Prediction [was: spam addrs]

Tue Jun 29 20:01:57 CEST 2004

From: "David Relson" <relson at osagesoftware.com>
> I've seen many software projects where time was spent trying to
> anticipate everything the user wanted.  I've seen others where the time
> was spent addressing the needs.  The "needs" based projects tended to be
> more successful than the "wants" project -- because it's impossible to
> anticipate what is really valuable.

I don't think this is a matter of wants and needs.  We're not talking about
adding new functionality, we're talking about making sure that a proposed
functionality actually does what its supposed to do.  That is, output the
correct IP of the sender.

> So I'm willing to deal with what actually affects people and am not
> willing to try to predict future spammer tricks.

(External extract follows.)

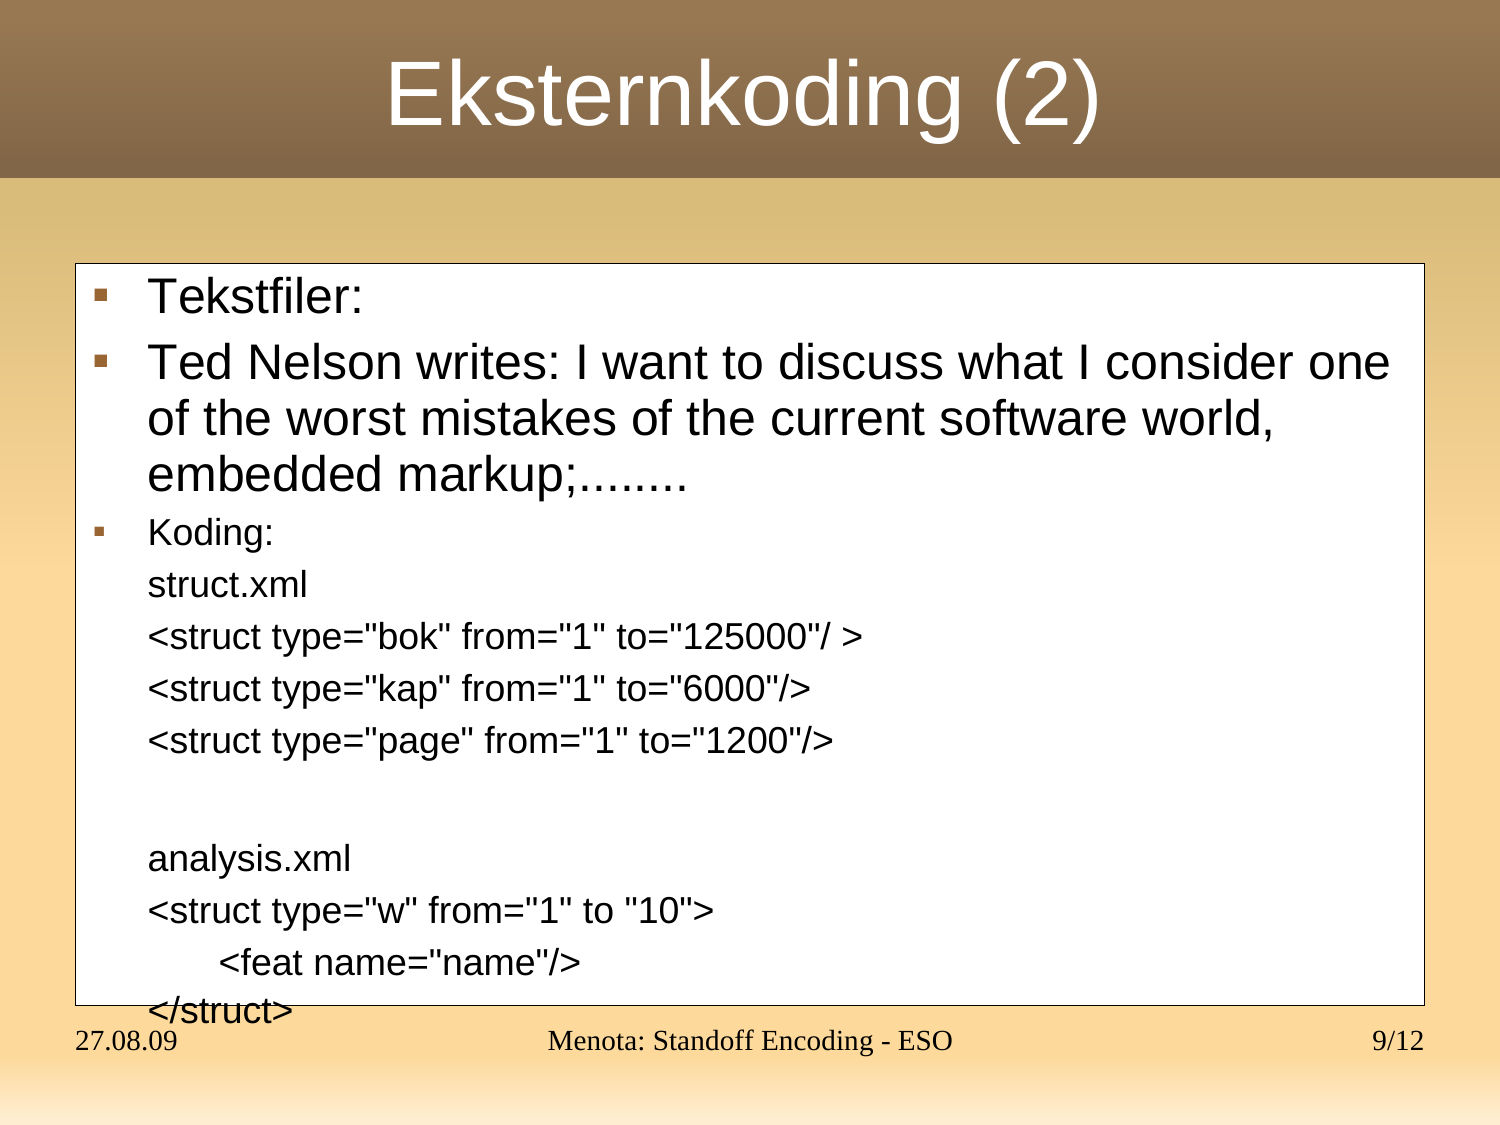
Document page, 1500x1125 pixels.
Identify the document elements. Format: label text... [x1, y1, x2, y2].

picture [0, 0, 1500, 1125]
list Tekstfiler: Ted Nelson writes: I want to discuss what I consider one of the worst mistakes of the current software world, embedded markup;........ Koding: struct.xml <struct type="bok" from="1" to="125000"/ > <struct type="kap" from="1" to="6000"/> <struct type="page" from="1" to="1200"/> analysis.xml <struct type="w" from="1" to "10"> <feat name="name"/> </struct> [76, 268, 1418, 1032]
title Eksternkoding (2) [69, 0, 1420, 188]
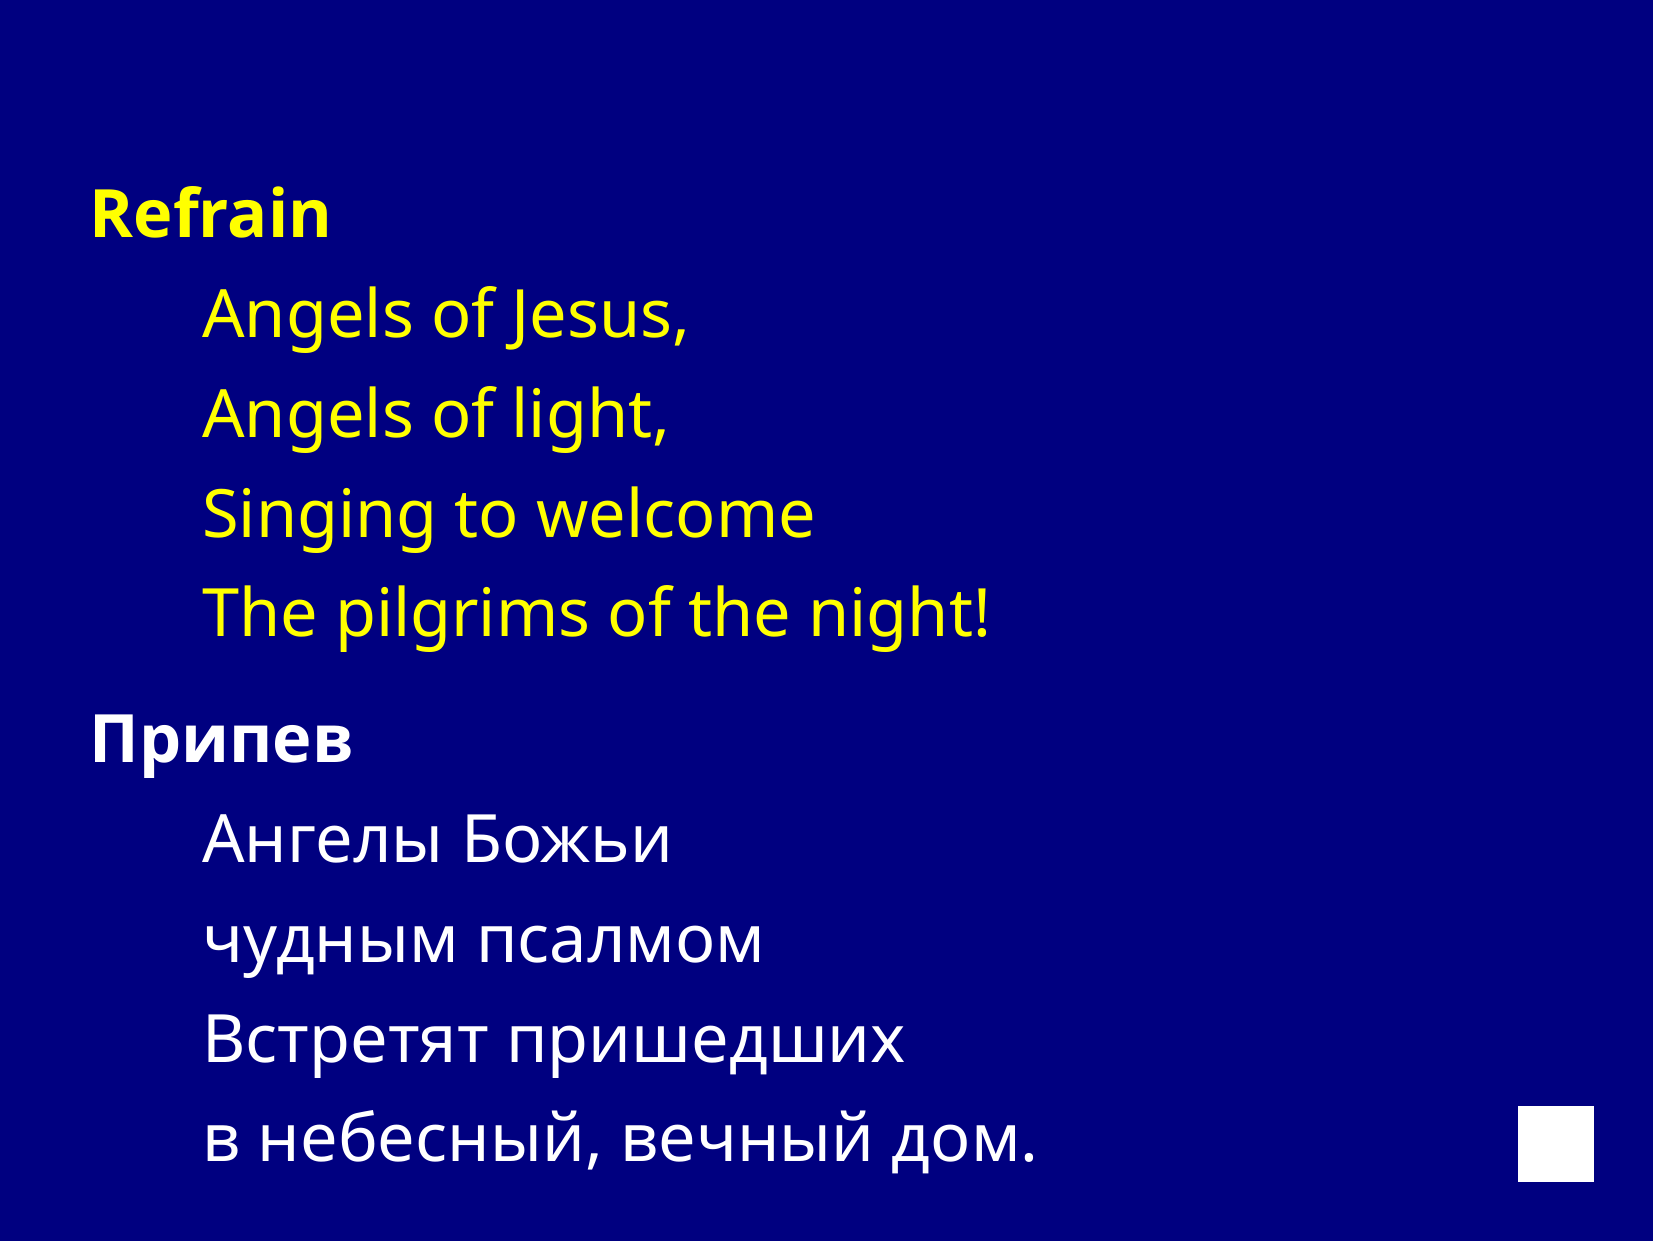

Most of the security problems in software today stem from the fact that
developers assume that users are going to follow their intended path through
the software.  Crackers try all of the unintended paths.  All it would
require is proper bounds checking, input validation, etc., to close up most
problems.  This is essentially the same issue here.  You are assuming that
spammers will be kind and gentle with bogofilter, providing intended data.
That's not a very good assumption.  Spammers are actively trying to defeat
filtering software.

> 'Tis nice that spamitarium can correctly process
>
>   Received: from helo-[1.2.3.4] 65.126.137.220 as209
>     by oac-design.com 216.109.145.120
>
> but what MTA delivers this format (unbracketed address)?  I'm interested
> in "out of the box" delivery formats, not "I'm going to customize _my_
> MTA's format so that it's different."

Well, I know that Squirrelmail does, and maybe others.  But that wasn't my
point here... what I'm saying is that any spammer can open an SMTP
conversation with "HELO [198.187.190.55]", and MTAs (sendmail at least) will
accept that as a valid HELO string.  The resulting sendmail received line,
"out of the box," will be as follows:

Received: from [198.187.190.55] (spammer.com [208.254.3.160]) ...

Now, if bogofilter looks for the first square-bracketed IP address, it's
going to return 198.187.190.55.  This of course was forged by the spammer,
and the bogofilter user will end up blocking email from disney.com instead
of spammer.com.  Let's say you're using Exim instead... now the received
line might look like:

Received: from [208.254.3.160] (helo=[198.187.190.55]) ...

I don't use Exim, so I don't know if it will accept brackets in the HELO
string or not, but as you can see, the IP is now at the end of the "from"
portion instead of the front.  Looking at just the front or just the end,
just bracketed IPs, etc., won't work unless you know the format of the MTA's
received line that is being used.

My point regarding spamitarium was that the regexes I used to determine what
string is the HELO and which is the IP were successful even with a bracketed
HELO string (which I wasn't even confident they would be, but in testing
they were).  I don't see any other way of being even slightly confident in
the IP being returned unless you are doing something similar.

Why would you want to release new functionality with known vulnerabilities,
and have to patch it later when spammers start taking advantage of them,
rather than address the issue now?

> The present cvs code includes a square bracket test, which removes the
> need for the "received state" state machine, but doesn't have a
> whitespace check.  If you want a copy of the patch to update 0.92.0 to
> cvs, let me know.

I'm still using 0.17.5, and I don't intend to use this functionality anyway,
so I don't need the patch.  I just don't like the idea of bogofilter
returning dubious data with some implied purpose which it isn't suited for.

Tom